This study was approved by the North Texas Regional Institutional Review Board. Study participants were recruited through a national survey panel vendor, Centiment. The inclusion criteria were individuals within the mid-adult age range (27–45 y), unvaccinated for HPV, English speaking, and living in the United States. Individuals who were unsure of their HPV vaccination status were excluded from the study. Participants viewed a consent form prior to the screening survey and indicated consent by proceeding with the survey.

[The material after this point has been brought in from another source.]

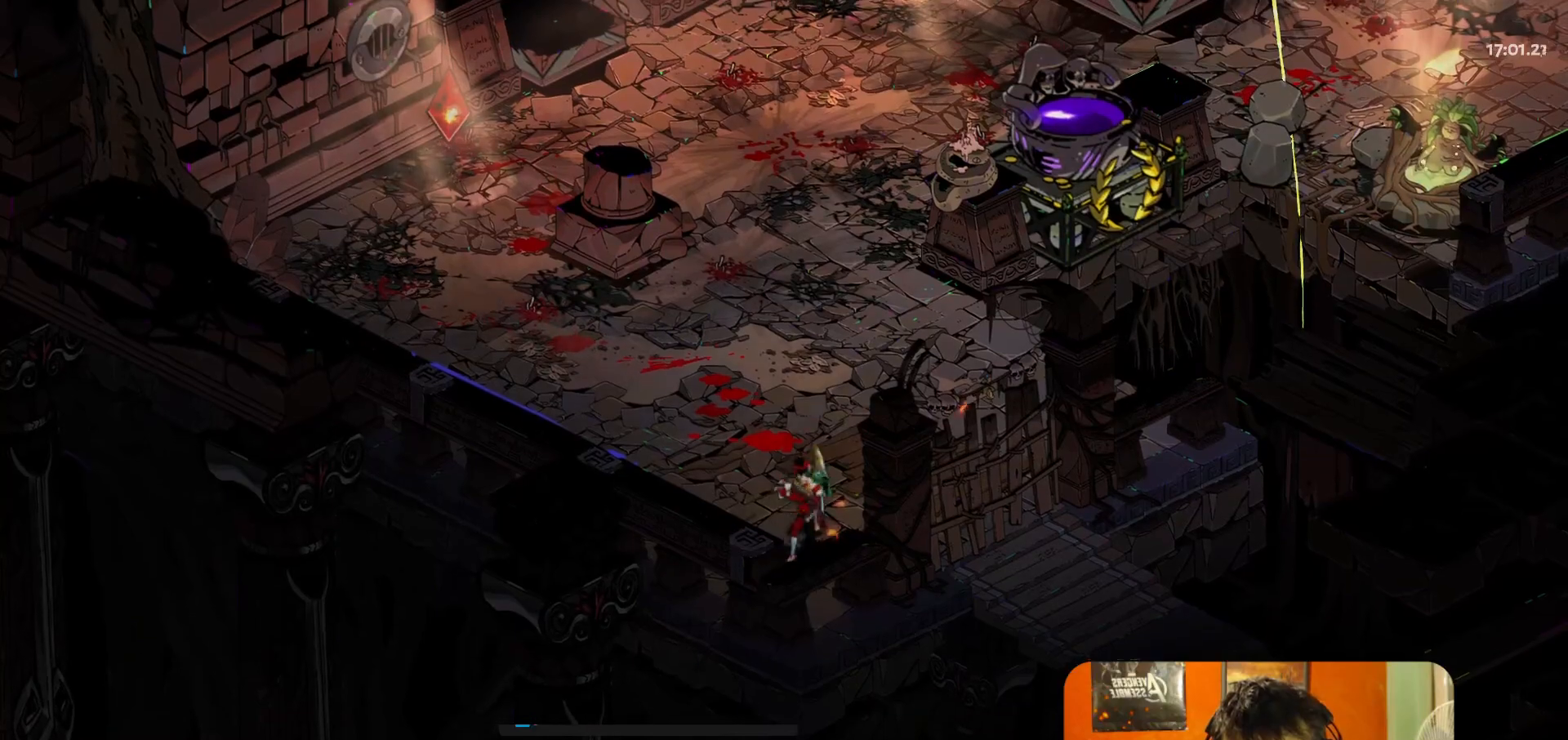
{"buttons": ["X"], "left_stick": "center", "button_events": []}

A Solomon, 4-group, pretest/posttest research design was used to test the main outcome. In this design, groups 1 and 3 received the intervention, while groups 2 and 4 did not. Groups 1 and 2 received a pretest, whereas groups 3 and 4 did not. This design protects against pretest sensitization in which participants may be “primed” to respond differently on the posttest because of items in the pretest. Screening questions were used to determine eligibility for participation. Individuals determined to be eligible were randomized using urn randomization within the Rivulent platform into 1 of 4 groups (Figure 1). Randomization was also balanced based on sex. Individuals determined to be ineligible during the screening questions were excluded from participation. The intervention group received the Web-based decision tool, HPV DECIDE, which was interactive and provided information on the mid-adult HPV vaccination guideline, the decision, pros and cons of the decisions, values clarification, information dissemination based on values, and a tailored action plan based on the decision. The control group viewed the Centers for Disease Control and Prevention’s Vaccine Information Sheet on HPV vaccination embedded within the survey.

Sample

Participants were recruited between December 2023 and January 2024. There were 1,394 participants assessed for eligibility, and 787 individuals met inclusion criteria and were randomized into 1 of the 4 groups (Figure 1). Quotas were enabled within the survey to ensure equal distribution of males and females within each group. Participants who did not complete the survey or had quality issues in their responses were removed, leaving between 140 and 170 participants in each group used for analysis. The target sample size was estimated to detect a change in the decisional conflict scale. Anticipated effect size based on the Cochrane Database Systematic Review of decision aids on decisional conflict subscales ranged from 4.04 to 9.28. We calculated the variance of these effect sizes to be approximately 270 based on the average sample size (N∼ 300) across the studies reviewed. Based on these calculations, a sample size of 350 would enable us to detect effect sizes (i.e., mean differences in the decisional conflict subscales) as small as 3.5. Our analytic sample was 632.

Measures

Pre- and postsurveys were administered to participants in group 1 (subset of intervention recipients) and group 3 (subset of control recipients). Posttests were administered to all participants. Baseline measures were collected in the pretest survey. The primary outcome was decisional conflict. Secondary outcomes included vaccine decision, intentions, knowledge, expectations, decisional self-efficacy, and perceived risks.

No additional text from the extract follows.